Arachnae 22 March 19 10:03

That's a wizard wheeze, isn't it? If I have an impecunious corporate client I just send the directors letters declaring them to be my clients instead. Genius. Wish I'd thought of it.

Anonymous 22 March 19 10:20

I've suddenly decided that I've just concluded half a million quids worth of work for one Mr David Greene, and I want paying!

Anonymous 22 March 19 10:22

This is all very over the top. A solicitor provided services. He is entitled to be paid for those services. Yes, there were clearly some administrative whoopsies, but the client in question was given ample opportunity to defend his position. That defence has evidently been found wanting. If he had been sensible and engaged EC in respect of what was originally a £7k debt, he wouldn't now be in the unfortunate position he finds himself. 

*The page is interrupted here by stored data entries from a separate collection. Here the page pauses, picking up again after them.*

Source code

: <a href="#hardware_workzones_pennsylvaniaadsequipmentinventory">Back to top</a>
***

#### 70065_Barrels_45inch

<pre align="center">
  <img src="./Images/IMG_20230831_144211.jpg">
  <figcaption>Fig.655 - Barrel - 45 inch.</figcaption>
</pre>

Anonymous 22 March 19 11:10

If David Greene has made statements which are factually incorrect and managed to convince a Judge to rule in his favour, that should be scrutinized whether he is President of the Law Society or not. Lets hope the Solcitor's Disciplinary Tribunal have a fair hearing and the truth will out.

Anonymous 22 March 19 13:03

Had a similar situation with a Barrister's chambers sending via email new T&Cs the day before trial started which said COMBAR B terms no longer applicable and instead solicitors were responsible for all fees. Pretty repellent this thing of just sending long and complicated documents and then saying they're binding if no response.

Otherwise what else is Edwin Coe supposed to do? The whole financial system would fall apart if you couldn't enforce debts of £7k because the press considered it a bit pathetic.

Anonymous 22 March 19 18:58

It shouldn't be possible to lose one's home in the 21st century due to outstanding legal fees.

Anonymous 23 March 19 02:00

Courts grant charging orders far too easily, but orders for sale are far harder to get. I doubt he'll get one, but would be interesting to be kept updated.